A person with a panic disorder suffers with panic attacks – these can be extremely frightening and make someone feel like they are in immediate danger. People who have been diagnosed with this condition often have panic attacks with no real or obvious trigger and it can cause people to be very fearful of panic attacks occurring with no warning. I have experienced panic attacks over the years; thankfully they are few and far between nowadays but there was one point in my life where they were happening almost daily. I would panic about having a panic attack which would then cause one – a self-fulfilling prophecy! The symptoms I experienced were: racing heart, sweating, dizziness, feeling very sick, shaking, clammy, hyperventilating, dissociation (feeling like you’re not there, out-of-body experience, detached from reality), feeling like I couldn’t breathe.
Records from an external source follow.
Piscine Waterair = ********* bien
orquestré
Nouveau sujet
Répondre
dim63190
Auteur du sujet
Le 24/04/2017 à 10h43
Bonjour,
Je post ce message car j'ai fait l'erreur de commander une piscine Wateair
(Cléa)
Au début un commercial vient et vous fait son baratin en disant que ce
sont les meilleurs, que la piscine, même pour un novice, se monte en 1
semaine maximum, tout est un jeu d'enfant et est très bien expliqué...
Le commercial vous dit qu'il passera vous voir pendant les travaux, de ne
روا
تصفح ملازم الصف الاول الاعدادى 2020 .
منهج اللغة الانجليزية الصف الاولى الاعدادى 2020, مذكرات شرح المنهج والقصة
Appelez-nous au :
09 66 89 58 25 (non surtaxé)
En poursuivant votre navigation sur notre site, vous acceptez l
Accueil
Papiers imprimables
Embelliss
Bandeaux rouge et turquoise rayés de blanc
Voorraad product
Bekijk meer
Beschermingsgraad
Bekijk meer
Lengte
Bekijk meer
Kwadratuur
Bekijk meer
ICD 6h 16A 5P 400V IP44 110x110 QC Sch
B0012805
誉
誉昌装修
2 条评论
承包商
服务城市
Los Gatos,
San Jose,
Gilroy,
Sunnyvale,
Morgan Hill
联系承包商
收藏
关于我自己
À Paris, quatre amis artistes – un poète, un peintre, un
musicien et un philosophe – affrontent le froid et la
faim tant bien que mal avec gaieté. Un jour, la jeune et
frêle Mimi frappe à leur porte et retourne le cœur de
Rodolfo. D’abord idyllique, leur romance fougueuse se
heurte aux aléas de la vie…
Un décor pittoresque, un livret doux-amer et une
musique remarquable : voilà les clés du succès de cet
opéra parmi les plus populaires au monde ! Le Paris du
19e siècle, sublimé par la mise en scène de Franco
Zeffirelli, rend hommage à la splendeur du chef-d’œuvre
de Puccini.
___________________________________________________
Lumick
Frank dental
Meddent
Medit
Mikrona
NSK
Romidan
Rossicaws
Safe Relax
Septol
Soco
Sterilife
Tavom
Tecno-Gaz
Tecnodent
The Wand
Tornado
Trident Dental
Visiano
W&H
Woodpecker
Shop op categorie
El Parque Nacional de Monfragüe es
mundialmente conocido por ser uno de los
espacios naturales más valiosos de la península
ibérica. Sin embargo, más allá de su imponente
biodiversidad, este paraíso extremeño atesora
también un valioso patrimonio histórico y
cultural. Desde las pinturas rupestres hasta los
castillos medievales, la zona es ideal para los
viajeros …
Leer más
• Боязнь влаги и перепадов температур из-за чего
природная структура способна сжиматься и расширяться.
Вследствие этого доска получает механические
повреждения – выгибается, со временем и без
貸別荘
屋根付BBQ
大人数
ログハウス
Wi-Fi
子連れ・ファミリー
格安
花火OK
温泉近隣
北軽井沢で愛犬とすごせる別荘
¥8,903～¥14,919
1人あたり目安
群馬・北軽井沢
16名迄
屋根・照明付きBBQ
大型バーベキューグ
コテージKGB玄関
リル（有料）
Agoraphobia is an intense fear of situations in which you can’t escape easily from. This fear can cause people to become frightened of leaving the safe space of home due to the uncertainty of situations and whether they would be able to find a way out if needed. Agoraphobics can be scared of places such as public transport, crowded places etc. because these environments are deemed unpredictable and harder to escape from.

Obsessive Compulsive Disorder (OCD):

People who suffer with OCD have either compulsions or obsessions, or both. They have a need to repeat certain actions or thoughts that they have over and over again. There is a lot of misunderstanding surrounding OCD; people often think of someone with this condition as someone who cleans a lot. In some cases peoples obsessions or compulsions are related to being clean but not everyone. People can feel the need to perform rituals such as turning lights on a certain amount of times or counting, tapping or blinking a certain amount in order to relieve anxiety. If these compulsions/obsessions are ignored the sufferer can be overwhelmed with feelings that something bad will happen. People with OCD find it difficult to ignore these feelings for longer than a short period of time.
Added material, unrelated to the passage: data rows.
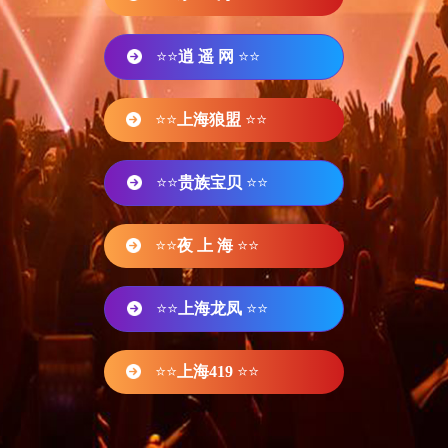
⭐⭐
逍 遥 网
⭐⭐
⭐⭐
上海狼盟
⭐⭐
⭐⭐
贵族宝贝
⭐⭐
⭐⭐
夜 上 海
⭐⭐
⭐⭐
上海龙凤
⭐⭐
⭐⭐
上海419
⭐⭐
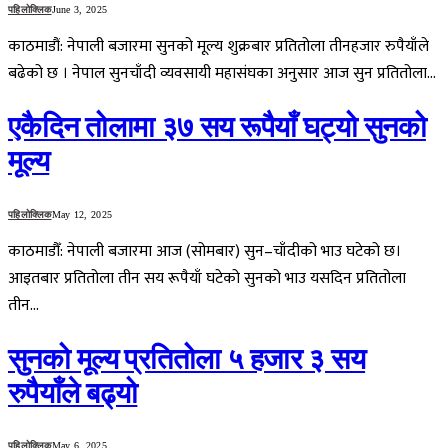
पहिलोक्लिक
June 3, 2025
काठमाडौं: नेपाली बजारमा सुनको मूल्य शुक्रबार प्रतितोला तीनहजार रुपैयाँले
बढेको छ । नेपाल सुनचाँदी व्यवसायी महासंघका अनुसार आज सुन प्रतितोला…
एकैदिन तोलामा ३७ सय रूपैयाँ घट्यो सुनको
मूल्य
पहिलोक्लिक
May 12, 2025
काठमाडौँ: नेपाली बजारमा आज (सोमबार) सुन–चाँदीको भाउ घटेको छ।
आइतबार प्रतितोला तीन सय रूपैयाँ घटेको सुनको भाउ यसदिन प्रतितोला
तीन…
सुनको मूल्य प्रतितोला ५ हजार ३ सय
रुपैयाँले बढ्यो
पहिलोक्लिक
May 6, 2025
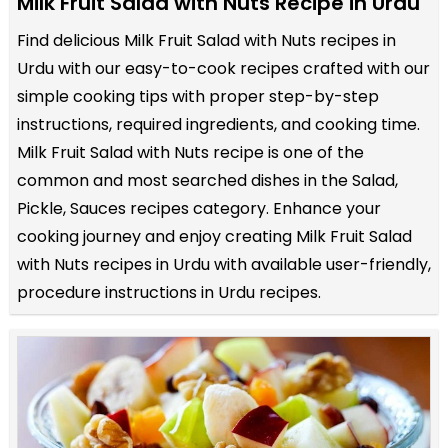
Milk Fruit Salad with Nuts Recipe in Urdu
Find delicious Milk Fruit Salad with Nuts recipes in
Urdu with our easy-to-cook recipes crafted with our
simple cooking tips with proper step-by-step
instructions, required ingredients, and cooking time.
Milk Fruit Salad with Nuts recipe is one of the
common and most searched dishes in the Salad,
Pickle, Sauces recipes category. Enhance your
cooking journey and enjoy creating Milk Fruit Salad
with Nuts recipes in Urdu with available user-friendly,
procedure instructions in Urdu recipes.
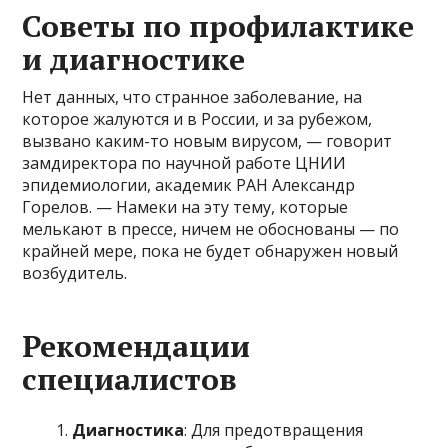
Советы по профилактике
и диагностике
Нет данных, что странное заболевание, на
которое жалуются и в России, и за рубежом,
вызвано каким-то новым вирусом, — говорит
замдиректора по научной работе ЦНИИ
эпидемиологии, академик РАН Александр
Горелов. — Намеки на эту тему, которые
мелькают в прессе, ничем не обоснованы — по
крайней мере, пока не будет обнаружен новый
возбудитель.
Рекомендации
специалистов
Диагностика
: Для предотвращения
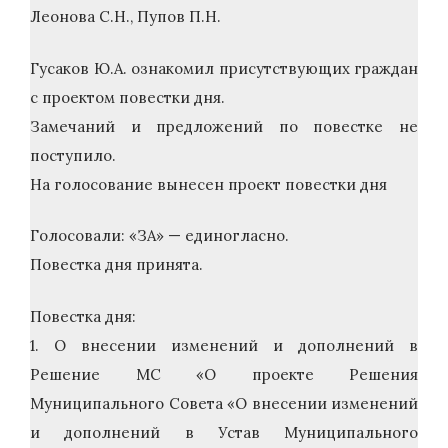
Леонова С.Н., Пупов П.Н.
Гусаков Ю.А. ознакомил присутствующих граждан
с проектом повестки дня.
Замечаний и предложений по повестке не
поступило.
На голосование вынесен проект повестки дня
Голосовали: «ЗА» — единогласно.
Повестка дня принята.
Повестка дня:
1. О внесении изменений и дополнений в
Решение МС «О проекте Решения
Муниципального Совета «О внесении изменений
и дополнений в Устав Муниципального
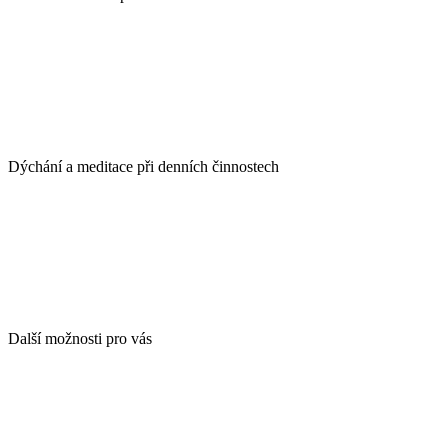
Dýchání a meditace při denních činnostech
Další možnosti pro vás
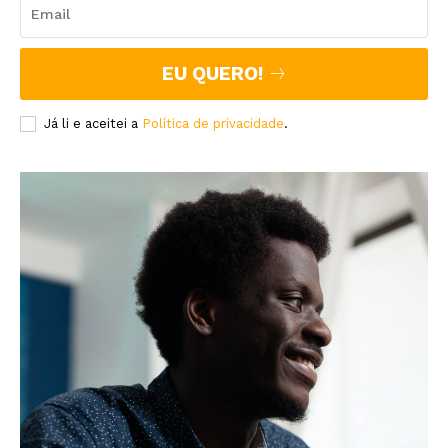
EU QUERO!
Já li e aceitei a
Política de privacidade
.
Body Dysmorphic Disorder (BDD):

Otherwise known as body dysmophia, this condition focuses anxieties and unpleasant thoughts and feelings about the way a person views their body/appearance. This can be very distressing and could lead to eating disorders and depression. Someone with BDD has negative thoughts about their bodies/appearance that are difficult to control and these thoughts affect their daily life.

Post Traumatic Stress Disorder (PTSD):

There are often misconceptions surrounding PTSD – a lot of people think that you can only suffer from it if you have experienced the trauma of war. Rightly so, a lot of veterans do and have suffered with PTSD; but it isn’t only experienced by our soldiers. PTSD can occur after someone has suffered a traumatic event, this can range from a terrorist attack to a car accident. Someone suffering with post traumatic stress disorder often has flashbacks of the event and certain things may be triggering for them. For example, a soldier may be triggered by loud bangs due to the memories of gunfire. Another symptom can be being overly frightened and alert – people can be constantly looking out for danger and in a state of ‘fight-or-flight’. This is a phrase often heard when talking about anxiety – it is a physiological reaction which tells our bodies to either fight or run when dealing with a threat. However, anxiety causes our brains to signal a threat when there isn’t one.